The formal total synthesis of trehazolin based on pyridinium salt photochemistry and identification of the physiological function of petal death protein

The work described in this dissertation focuses on the formal total synthesis of trehazolin based on pyridinium salt photochemistry and identification of the physiological function of the petal death protein.; The first effort focused on the development of a strategy for the synthesis of trehazolamine, the aminocyclitol core of the potent trehalase inhibitor trehazolin, that is based on pyrydinium salt photochemistry. The methodology takes advantage of photocyclization reaction of 1-methoxyethoxymethyl-3-pivaloxymethylpyridinium perchlorate to generate a bicyclic-aziridine intermediate, which is transformed under aziridine ring opening conditions to the key intermediate, 3,5-diacetoxy-3-pivaloxymethyl-4-(N-acetylamino)cyclopentene. In addition, the strategy is used in an enantio-divergent sequence for preparation of the natural (+)-trehazolamine and its unnatural (-)-enantiomer.
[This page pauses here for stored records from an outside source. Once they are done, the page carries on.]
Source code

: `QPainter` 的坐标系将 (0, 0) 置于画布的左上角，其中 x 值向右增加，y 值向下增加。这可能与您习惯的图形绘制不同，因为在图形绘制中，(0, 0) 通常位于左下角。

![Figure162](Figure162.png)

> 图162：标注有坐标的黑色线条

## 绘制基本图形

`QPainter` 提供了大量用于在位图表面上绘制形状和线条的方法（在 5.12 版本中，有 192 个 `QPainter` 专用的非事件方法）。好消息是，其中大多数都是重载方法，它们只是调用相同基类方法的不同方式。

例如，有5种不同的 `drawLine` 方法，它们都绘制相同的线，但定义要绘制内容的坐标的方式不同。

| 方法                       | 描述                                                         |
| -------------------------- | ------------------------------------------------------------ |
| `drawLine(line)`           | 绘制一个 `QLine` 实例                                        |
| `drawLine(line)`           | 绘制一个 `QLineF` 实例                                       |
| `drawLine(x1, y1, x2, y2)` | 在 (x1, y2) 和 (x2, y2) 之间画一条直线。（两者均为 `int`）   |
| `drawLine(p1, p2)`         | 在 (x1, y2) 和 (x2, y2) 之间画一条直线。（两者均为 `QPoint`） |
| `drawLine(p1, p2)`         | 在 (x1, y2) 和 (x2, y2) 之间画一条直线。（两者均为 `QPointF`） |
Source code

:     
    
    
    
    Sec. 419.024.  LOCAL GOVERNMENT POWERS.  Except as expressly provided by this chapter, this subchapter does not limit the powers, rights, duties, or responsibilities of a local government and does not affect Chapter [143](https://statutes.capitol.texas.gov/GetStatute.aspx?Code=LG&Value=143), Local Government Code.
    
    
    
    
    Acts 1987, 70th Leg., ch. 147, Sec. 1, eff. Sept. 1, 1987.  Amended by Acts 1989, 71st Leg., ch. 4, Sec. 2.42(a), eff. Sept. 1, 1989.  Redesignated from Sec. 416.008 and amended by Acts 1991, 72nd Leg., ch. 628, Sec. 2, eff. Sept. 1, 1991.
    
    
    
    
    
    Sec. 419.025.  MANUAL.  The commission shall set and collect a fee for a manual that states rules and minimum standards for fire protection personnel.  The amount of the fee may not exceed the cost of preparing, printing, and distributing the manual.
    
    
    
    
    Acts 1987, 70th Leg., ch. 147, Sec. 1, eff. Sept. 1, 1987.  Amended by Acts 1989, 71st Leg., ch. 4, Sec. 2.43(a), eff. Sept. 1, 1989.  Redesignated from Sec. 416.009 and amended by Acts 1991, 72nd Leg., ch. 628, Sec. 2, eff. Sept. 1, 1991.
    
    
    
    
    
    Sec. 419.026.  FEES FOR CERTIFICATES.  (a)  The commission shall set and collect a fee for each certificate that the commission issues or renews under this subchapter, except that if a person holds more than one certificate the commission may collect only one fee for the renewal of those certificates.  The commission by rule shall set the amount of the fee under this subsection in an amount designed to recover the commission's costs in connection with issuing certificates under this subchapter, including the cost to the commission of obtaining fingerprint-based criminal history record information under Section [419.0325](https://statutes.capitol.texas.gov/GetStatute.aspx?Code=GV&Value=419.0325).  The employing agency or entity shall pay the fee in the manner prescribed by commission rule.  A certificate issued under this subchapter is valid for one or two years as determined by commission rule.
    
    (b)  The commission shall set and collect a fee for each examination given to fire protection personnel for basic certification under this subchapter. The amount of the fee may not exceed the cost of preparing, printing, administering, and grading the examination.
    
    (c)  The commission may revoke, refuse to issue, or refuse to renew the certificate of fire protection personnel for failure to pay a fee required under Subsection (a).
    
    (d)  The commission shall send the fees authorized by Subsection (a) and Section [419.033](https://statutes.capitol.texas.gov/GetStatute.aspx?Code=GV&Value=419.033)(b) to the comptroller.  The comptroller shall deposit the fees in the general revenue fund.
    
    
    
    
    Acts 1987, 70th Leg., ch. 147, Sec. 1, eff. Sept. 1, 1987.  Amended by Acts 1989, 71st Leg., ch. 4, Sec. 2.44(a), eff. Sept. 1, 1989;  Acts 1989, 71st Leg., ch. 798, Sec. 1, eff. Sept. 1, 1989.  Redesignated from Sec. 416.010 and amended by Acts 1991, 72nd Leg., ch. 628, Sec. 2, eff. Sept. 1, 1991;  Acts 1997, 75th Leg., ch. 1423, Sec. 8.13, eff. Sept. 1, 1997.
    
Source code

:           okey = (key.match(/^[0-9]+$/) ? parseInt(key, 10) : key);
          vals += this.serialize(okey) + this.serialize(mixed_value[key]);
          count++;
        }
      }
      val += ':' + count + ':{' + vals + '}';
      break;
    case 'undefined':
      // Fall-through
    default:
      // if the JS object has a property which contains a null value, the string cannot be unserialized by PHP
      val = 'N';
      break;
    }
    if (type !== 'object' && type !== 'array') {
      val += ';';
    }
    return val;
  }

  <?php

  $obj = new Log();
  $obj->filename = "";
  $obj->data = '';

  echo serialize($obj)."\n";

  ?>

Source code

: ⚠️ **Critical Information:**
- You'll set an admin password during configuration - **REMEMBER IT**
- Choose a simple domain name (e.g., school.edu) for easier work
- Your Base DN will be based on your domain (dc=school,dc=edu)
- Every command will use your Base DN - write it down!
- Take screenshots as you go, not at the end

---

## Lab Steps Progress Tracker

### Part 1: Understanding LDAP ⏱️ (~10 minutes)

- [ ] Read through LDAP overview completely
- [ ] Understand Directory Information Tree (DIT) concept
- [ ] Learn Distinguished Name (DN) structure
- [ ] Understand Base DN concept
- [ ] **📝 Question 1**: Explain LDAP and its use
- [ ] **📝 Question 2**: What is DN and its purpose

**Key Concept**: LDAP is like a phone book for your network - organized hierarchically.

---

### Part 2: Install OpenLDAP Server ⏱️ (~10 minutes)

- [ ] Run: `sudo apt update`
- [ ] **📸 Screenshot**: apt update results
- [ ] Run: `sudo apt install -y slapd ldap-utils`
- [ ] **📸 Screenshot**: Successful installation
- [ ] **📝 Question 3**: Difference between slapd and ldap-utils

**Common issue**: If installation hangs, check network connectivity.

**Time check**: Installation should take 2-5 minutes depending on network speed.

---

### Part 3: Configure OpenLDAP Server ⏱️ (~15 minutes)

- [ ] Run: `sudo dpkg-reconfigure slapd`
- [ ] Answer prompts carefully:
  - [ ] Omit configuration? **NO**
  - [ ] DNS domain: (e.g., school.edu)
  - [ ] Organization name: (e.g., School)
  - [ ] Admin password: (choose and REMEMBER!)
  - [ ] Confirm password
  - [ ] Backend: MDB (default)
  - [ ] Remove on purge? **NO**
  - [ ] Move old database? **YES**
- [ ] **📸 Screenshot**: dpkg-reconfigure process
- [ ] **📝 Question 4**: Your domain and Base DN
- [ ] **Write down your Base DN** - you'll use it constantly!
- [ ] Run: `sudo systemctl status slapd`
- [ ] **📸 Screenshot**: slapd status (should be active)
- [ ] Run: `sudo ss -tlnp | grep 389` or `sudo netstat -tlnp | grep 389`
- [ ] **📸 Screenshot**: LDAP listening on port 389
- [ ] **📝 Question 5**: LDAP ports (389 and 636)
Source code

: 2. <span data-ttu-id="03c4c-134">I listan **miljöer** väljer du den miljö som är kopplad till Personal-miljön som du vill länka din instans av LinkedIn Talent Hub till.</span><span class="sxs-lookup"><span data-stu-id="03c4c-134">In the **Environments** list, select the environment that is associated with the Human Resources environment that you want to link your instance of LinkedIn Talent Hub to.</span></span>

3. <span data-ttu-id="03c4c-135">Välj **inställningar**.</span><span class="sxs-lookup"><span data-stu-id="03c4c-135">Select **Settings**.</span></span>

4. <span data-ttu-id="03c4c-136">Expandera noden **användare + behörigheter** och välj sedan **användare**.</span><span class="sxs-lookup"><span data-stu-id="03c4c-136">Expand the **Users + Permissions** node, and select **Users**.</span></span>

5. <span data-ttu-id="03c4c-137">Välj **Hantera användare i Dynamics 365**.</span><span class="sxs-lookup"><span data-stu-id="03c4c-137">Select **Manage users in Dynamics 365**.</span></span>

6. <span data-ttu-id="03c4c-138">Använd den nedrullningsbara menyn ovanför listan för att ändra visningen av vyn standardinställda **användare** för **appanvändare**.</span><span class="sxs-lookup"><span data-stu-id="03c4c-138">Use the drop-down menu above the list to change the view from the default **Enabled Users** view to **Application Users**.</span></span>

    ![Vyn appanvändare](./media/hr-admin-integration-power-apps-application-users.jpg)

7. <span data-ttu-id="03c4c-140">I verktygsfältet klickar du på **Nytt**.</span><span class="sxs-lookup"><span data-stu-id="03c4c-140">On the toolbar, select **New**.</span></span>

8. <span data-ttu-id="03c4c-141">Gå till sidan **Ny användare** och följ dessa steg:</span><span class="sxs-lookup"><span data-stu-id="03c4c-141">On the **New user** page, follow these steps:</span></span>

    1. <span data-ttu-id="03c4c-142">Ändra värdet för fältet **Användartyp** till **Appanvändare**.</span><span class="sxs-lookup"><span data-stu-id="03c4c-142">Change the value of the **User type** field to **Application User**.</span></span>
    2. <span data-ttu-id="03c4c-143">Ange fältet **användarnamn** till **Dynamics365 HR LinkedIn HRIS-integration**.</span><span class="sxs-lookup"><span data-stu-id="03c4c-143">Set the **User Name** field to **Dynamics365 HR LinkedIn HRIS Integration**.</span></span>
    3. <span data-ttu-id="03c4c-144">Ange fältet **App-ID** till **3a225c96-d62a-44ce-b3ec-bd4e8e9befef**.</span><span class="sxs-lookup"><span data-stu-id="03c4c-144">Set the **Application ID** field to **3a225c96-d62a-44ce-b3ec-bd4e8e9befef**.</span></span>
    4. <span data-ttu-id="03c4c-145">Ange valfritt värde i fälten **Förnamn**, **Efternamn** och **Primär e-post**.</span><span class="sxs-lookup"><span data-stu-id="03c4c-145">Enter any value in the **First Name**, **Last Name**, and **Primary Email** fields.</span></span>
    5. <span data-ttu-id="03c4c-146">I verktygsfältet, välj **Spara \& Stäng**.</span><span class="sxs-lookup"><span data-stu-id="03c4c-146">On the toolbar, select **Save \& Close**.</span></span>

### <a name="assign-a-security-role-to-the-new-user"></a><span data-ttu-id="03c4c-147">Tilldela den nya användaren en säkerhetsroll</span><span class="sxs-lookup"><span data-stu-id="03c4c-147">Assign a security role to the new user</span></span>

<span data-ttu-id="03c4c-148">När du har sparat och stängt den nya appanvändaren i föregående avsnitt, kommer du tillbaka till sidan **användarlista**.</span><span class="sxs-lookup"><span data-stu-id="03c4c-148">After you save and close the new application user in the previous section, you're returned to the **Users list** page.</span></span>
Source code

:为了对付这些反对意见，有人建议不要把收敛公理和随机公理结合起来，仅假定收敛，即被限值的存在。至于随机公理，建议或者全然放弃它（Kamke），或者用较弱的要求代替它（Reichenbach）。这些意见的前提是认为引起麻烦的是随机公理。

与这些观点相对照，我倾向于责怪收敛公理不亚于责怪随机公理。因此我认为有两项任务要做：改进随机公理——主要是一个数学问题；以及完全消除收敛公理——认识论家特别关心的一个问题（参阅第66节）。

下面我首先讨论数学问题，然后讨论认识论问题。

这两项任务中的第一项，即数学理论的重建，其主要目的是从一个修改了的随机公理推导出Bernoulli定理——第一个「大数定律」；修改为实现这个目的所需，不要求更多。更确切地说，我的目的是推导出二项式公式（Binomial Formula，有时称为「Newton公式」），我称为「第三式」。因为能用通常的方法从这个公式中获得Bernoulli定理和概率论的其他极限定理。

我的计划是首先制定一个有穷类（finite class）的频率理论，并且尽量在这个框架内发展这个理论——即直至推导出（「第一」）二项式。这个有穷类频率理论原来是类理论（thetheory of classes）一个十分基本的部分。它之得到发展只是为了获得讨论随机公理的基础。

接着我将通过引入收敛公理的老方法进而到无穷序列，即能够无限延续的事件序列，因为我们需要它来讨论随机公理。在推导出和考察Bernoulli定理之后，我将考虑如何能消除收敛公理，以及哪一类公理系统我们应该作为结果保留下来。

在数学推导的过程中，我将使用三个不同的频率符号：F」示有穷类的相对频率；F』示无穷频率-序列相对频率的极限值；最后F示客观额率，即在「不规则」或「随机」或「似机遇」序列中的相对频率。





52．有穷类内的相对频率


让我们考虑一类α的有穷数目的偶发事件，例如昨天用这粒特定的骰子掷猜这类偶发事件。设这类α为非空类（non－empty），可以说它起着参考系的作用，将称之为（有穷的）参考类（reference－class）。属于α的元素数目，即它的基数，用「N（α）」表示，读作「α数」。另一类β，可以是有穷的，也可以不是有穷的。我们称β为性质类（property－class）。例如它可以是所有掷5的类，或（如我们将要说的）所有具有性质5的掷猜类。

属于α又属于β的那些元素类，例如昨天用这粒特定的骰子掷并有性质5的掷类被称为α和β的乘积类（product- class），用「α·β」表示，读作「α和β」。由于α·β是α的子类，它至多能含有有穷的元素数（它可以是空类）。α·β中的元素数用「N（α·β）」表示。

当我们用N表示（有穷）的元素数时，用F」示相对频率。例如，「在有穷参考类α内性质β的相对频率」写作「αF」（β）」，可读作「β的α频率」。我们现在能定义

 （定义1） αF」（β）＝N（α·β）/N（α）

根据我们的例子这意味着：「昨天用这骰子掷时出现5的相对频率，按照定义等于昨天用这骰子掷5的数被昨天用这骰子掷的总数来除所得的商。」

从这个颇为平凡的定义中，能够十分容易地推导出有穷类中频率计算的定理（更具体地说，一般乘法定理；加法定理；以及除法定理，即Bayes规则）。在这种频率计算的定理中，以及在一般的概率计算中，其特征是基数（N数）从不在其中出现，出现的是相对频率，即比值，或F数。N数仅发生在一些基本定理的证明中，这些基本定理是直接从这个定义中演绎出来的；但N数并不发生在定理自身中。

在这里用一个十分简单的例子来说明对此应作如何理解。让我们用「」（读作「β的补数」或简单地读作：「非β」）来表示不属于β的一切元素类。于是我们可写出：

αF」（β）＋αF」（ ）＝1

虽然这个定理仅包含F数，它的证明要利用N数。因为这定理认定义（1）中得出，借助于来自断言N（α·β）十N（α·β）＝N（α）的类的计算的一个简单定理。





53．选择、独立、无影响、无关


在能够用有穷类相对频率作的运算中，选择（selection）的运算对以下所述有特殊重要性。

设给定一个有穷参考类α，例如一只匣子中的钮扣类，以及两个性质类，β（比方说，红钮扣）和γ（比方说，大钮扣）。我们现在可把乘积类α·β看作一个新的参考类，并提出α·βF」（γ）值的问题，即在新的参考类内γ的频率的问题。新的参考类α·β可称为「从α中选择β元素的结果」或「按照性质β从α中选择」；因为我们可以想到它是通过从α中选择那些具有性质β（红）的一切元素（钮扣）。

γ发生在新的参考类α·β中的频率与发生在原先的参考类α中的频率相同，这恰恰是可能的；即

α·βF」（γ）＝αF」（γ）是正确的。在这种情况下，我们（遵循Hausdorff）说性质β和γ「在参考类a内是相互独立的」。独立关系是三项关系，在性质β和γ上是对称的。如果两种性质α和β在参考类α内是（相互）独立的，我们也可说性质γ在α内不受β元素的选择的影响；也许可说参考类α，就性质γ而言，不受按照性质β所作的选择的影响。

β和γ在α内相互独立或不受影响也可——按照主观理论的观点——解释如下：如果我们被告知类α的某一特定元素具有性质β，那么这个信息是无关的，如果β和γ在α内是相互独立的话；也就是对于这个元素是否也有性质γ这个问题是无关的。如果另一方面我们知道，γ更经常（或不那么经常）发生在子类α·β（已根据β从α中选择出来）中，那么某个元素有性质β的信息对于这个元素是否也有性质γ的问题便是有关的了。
In this route, the chiral auxiliary containing, 1-(tetracetyl-alpha-D-glucosyl)-3-pivaloxymethylpyridinium perchlorate undergoes photocyclization to generate separable, diastereomeric bicyclic-aziridines, which are then independently transformed to enantiomeric 3,5-diacetoxy-3-pivaloxymethyl-4-(N-acetylamino)-cyclopentenes.; The second area described in Part II of the dissertation research involved studies conducted to define the chemical function of the petal death protein, a Dianthus caryophyllus protein that is a member of the isocitrate lyase (ICL) family. This protein (Swiss-Prot entry Q05957) is synthesized in the senescent flower petals and is named the "petal death protein" or "PDP". Based on an analysis of the structural contexts of sequence markers common to the C-C bond lyases of the isocitrate lyase/phosphoenolpyruvate mutase superfamily, a substrate screen that employed a 2R-malate core structure was designed. Accordingly, stereochemically defined C(2) and C(3) substituted malates were synthesized and tested as substrates for PDP catalyzed C(2)-C(3) bond cleavage. The screen identified 2R-ethyl-3S-methylmalate and oxaloacetate as the most active substrates (for each kcat/Km = 2 x 104 M-1 s-1). It is hypothesized that PDP functions in oxalate production for Ca2+ sequestering and/or in carbon scavenging from alpha-hydroxycarboxylate catabolites during the biochemical transition accompanying petal senescence.